Moving to supported accommodation and long term care
Examples of Support
Managing transitions
Financial planning
Respite prior to move to long term care
Ensuring care staff have sufficient info and training on HD
Access to specialist equipment in long term care
Ensuring specific nutritional needs can be met
Supporting staff to understand changes in behaviour
Key Services and People
Scottish Huntington’s Association Youth Project (SHAYP)/Specialist Youth Advisors
Scottish Huntington’s Association Financial Wellbeing Service
Social Work (Care Management) (Aberdeen City, Aberdeenshire, Moray)
Advocacy (Aberdeen City, Aberdeenshire, Moray)
Community Occupational Therapist (Aberdeen City, Aberdeenshire, Moray)
Community Physiotherapy
Clinical psychology/neuropsychology
Integrated Multi Agency Arrangements, Referral Pathways and Resources
There are clear liaison arrangements, training, support and capacity building with the specialist core team.
Nursing homes must liaise regularly with their named HD Specialist where there are changes or new concerns about the person with HD.
Checklist to be provided to enable clients to choose the best provider for their needs.
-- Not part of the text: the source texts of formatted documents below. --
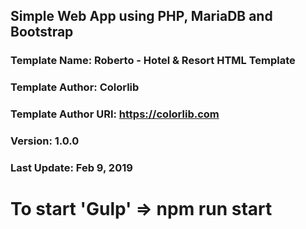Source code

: ## Simple Web App using PHP, MariaDB and Bootstrap 


### Template Name: Roberto - Hotel & Resort HTML Template

### Template Author: Colorlib

### Template Author URI: https://colorlib.com

### Version: 1.0.0

### Last Update: Feb 9, 2019



# To start 'Gulp' => npm run start

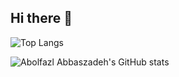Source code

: ## Hi there 👋

![Top Langs](https://github-readme-stats.vercel.app/api/top-langs/?username=itsabolaz&layout=compact)

![Abolfazl Abbaszadeh's GitHub stats](https://github-readme-stats.vercel.app/api?username=itsabolaz&show_icons=true&theme=tokyonight)
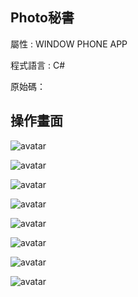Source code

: 
## Photo秘書

屬性 : WINDOW PHONE APP 

程式語言 : C# 

原始碼：

## 操作畫面

![avatar](./image/01.png)

![avatar](./image/02.png)

![avatar](./image/03.png)

![avatar](./image/04.png)

![avatar](./image/05.png)

![avatar](./image/06.png)

![avatar](./image/07.png)

![avatar](./image/08.png)

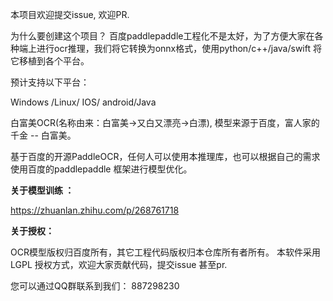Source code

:    本项目欢迎提交issue, 欢迎PR.
   
   为什么要创建这个项目？ 百度paddlepaddle工程化不是太好，为了方便大家在各种端上进行ocr推理，我们将它转换为onnx格式，使用python/c++/java/swift 将它移植到各个平台。
   
   预计支持以下平台：
   
   Windows /Linux/ IOS/ android/Java
   
   白富美OCR(名称由来：白富美→又白又漂亮→白漂), 模型来源于百度，富人家的千金 -- 白富美。
 
基于百度的开源PaddleOCR，任何人可以使用本推理库，也可以根据自己的需求使用百度的paddlepaddle 框架进行模型优化。 


**关于模型训练 ：**

https://zhuanlan.zhihu.com/p/268761718


**关于授权：**

OCR模型版权归百度所有，其它工程代码版权归本仓库所有者所有。 本软件采用LGPL 授权方式，欢迎大家贡献代码，提交issue 甚至pr.


您可以通过QQ群联系到我们： 887298230


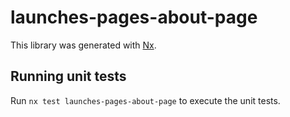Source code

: # launches-pages-about-page

This library was generated with [Nx](https://nx.dev).

## Running unit tests

Run `nx test launches-pages-about-page` to execute the unit tests.
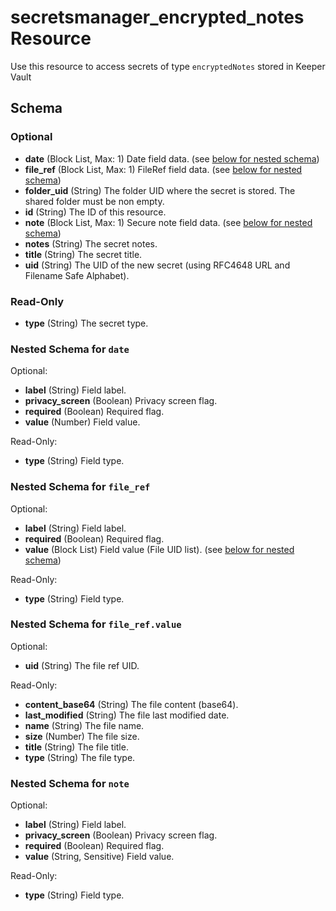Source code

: # secretsmanager_encrypted_notes Resource

Use this resource to access secrets of type `encryptedNotes` stored in Keeper Vault

## Schema

### Optional

- **date** (Block List, Max: 1) Date field data. (see [below for nested schema](#nestedblock--date))
- **file_ref** (Block List, Max: 1) FileRef field data. (see [below for nested schema](#nestedblock--file_ref))
- **folder_uid** (String) The folder UID where the secret is stored. The shared folder must be non empty.
- **id** (String) The ID of this resource.
- **note** (Block List, Max: 1) Secure note field data. (see [below for nested schema](#nestedblock--note))
- **notes** (String) The secret notes.
- **title** (String) The secret title.
- **uid** (String) The UID of the new secret (using RFC4648 URL and Filename Safe Alphabet).

### Read-Only

- **type** (String) The secret type.

<a id="nestedblock--date"></a>
### Nested Schema for `date`

Optional:

- **label** (String) Field label.
- **privacy_screen** (Boolean) Privacy screen flag.
- **required** (Boolean) Required flag.
- **value** (Number) Field value.

Read-Only:

- **type** (String) Field type.

<a id="nestedblock--file_ref"></a>
### Nested Schema for `file_ref`

Optional:

- **label** (String) Field label.
- **required** (Boolean) Required flag.
- **value** (Block List) Field value (File UID list). (see [below for nested schema](#nestedblock--file_ref--value))

Read-Only:

- **type** (String) Field type.

<a id="nestedblock--file_ref--value"></a>
### Nested Schema for `file_ref.value`

Optional:

- **uid** (String) The file ref UID.

Read-Only:

- **content_base64** (String) The file content (base64).
- **last_modified** (String) The file last modified date.
- **name** (String) The file name.
- **size** (Number) The file size.
- **title** (String) The file title.
- **type** (String) The file type.

<a id="nestedblock--note"></a>
### Nested Schema for `note`

Optional:

- **label** (String) Field label.
- **privacy_screen** (Boolean) Privacy screen flag.
- **required** (Boolean) Required flag.
- **value** (String, Sensitive) Field value.

Read-Only:

- **type** (String) Field type.
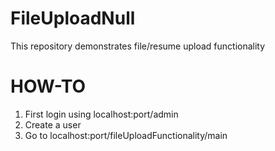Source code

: # FileUploadNull
This repository demonstrates file/resume upload functionality

# HOW-TO
1. First login using localhost:port/admin
2. Create a user
3. Go to localhost:port/fileUploadFunctionality/main
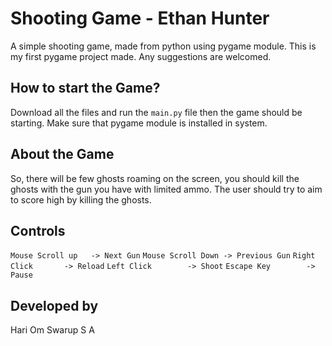 # Shooting Game - Ethan Hunter
A simple shooting game, made from python using pygame module. This is my first pygame project made. Any suggestions are welcomed.
## How to start the Game?
Download all the files and run the `main.py` file then the game should be starting. Make sure that pygame module is installed in system.

## About the Game
So, there will be few ghosts roaming on the screen, you should kill the ghosts with the gun you have with limited ammo. The user should try to aim to score high by killing the ghosts.

## Controls

`Mouse Scroll up   -> Next Gun`
`Mouse Scroll Down -> Previous Gun`
`Right Click       -> Reload`
`Left Click        -> Shoot`
`Escape Key        -> Pause`

##  Developed by
Hari Om Swarup S A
Families supported by HD Specialist or Care Manager to view care homes to inform their decisions.
Standards
Care is consistent with the Health & Social Care Standards for Scotland
Every person living in a care home receives regular reviews, with an annual review by a local specialist team as a minimum to ensure health & social care requirements are being met.
HD Specialist or specialist team to be advised when there are any changes to care requirements.
In a long term care setting all aspects of care should comply with the HD Framework.